Furthermore, as Acts 2:38, and elsewhere in Acts and the epistles, shows, on a personal level, the Holy Spirit is also involved, in baptism. Especially in Acts, but also in Romans 12, 1 Corinthians 12-14 (and, of course, 1-3), and all of Ephesians (but especially 4), this salvation is accomplished in the Church. Frequently through Acts, there is the phrase “and x were added to their number.” Without getting too pharasaical with the text, the salvation and the adding are presented together as one complete act. One could say, adding is being saved.

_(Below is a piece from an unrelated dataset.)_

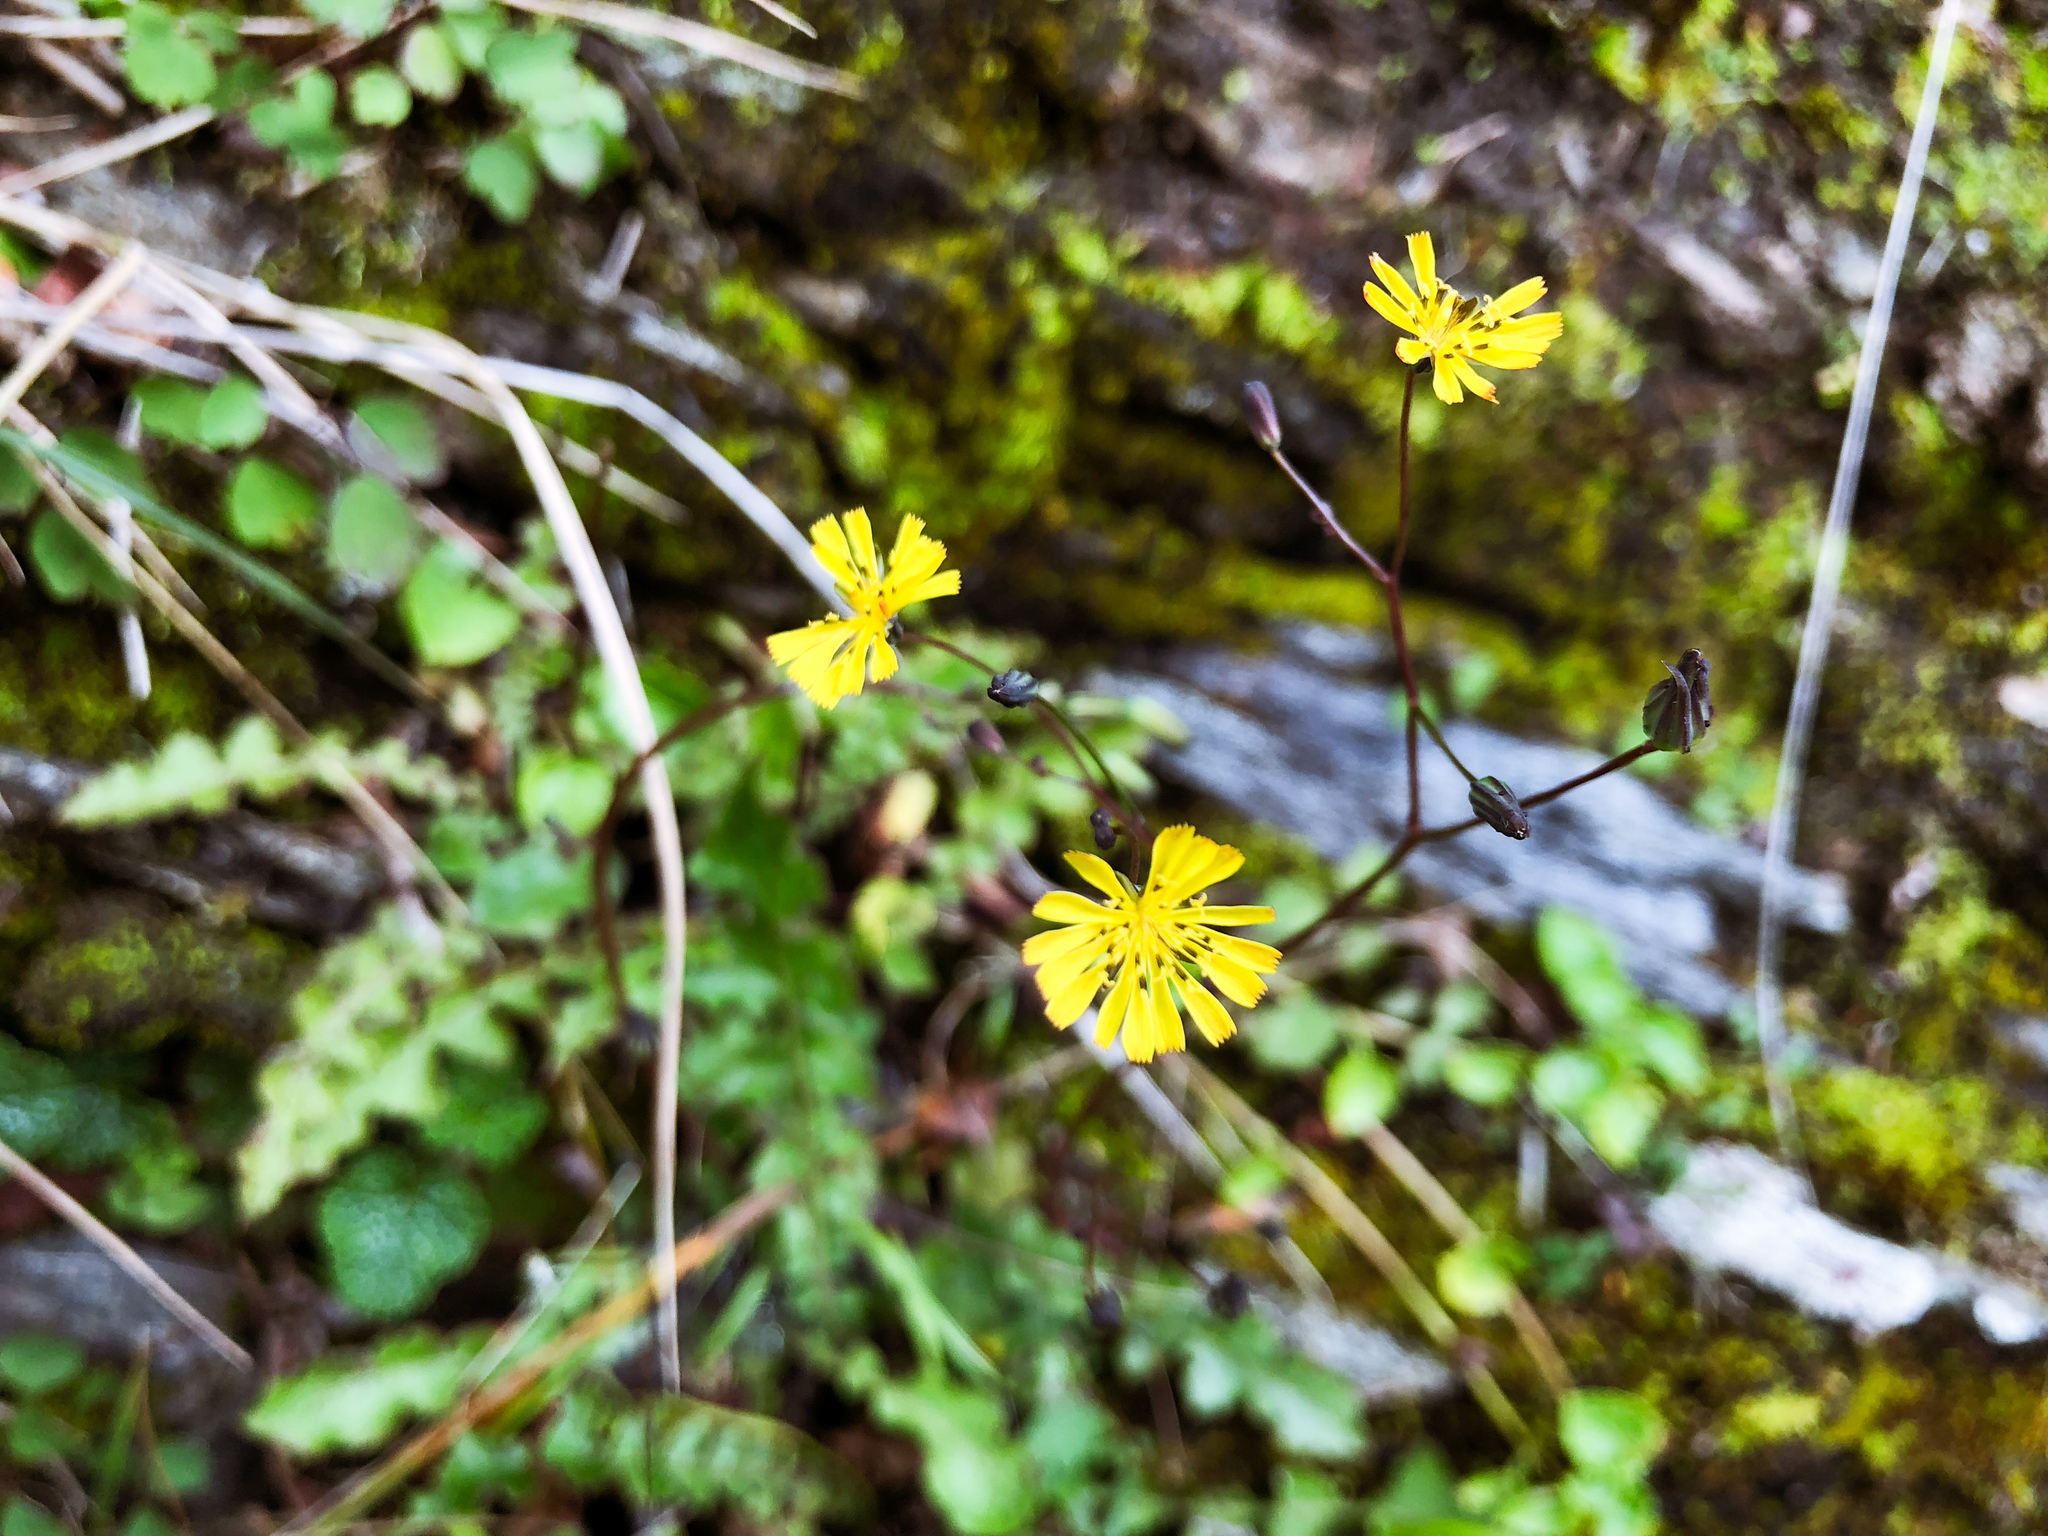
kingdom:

The very first account we have of the Church, in conjunction with the Pentecost narrative, is their devotion to the apostles teaching, to prayers, to fellowship and the breaking of the bread. This breaking of the bread has most often been associated with the Lord’s Supper, or the Eucharist. And clearly, in light of 1 Corinthians 10 and 11, this is among the most natural ways to interpret the text. Be that as it may, Paul emphatically states in the Corinthians letter that participation in the Lord’s Supper is participation in Christ. Though Protestants have disputed the intepretation of the text in ch. 11–where a “face-value” reading of the text indicates the elements of bread and wine are, in some unexplained way, the body and blood of Jesus–the force is clear: partaking of the Lord’s Supper is participation in Christ.
The import of this is that the Church makes possible, on the human level, for one to receive salvation. Baptism is done by the Church (Acts 2), the Eucharist is the locus of the Body of Christ, so that appropriation of salvation and participation in Christ take place within the Church.
Well, Tripp, I hope that touched on the Mysteries for you. But clearly, you can see, I’m still processing these thoughts. Sorry, though, this thing about exclusivism will have to wait.
Now, I need to get ready for worship!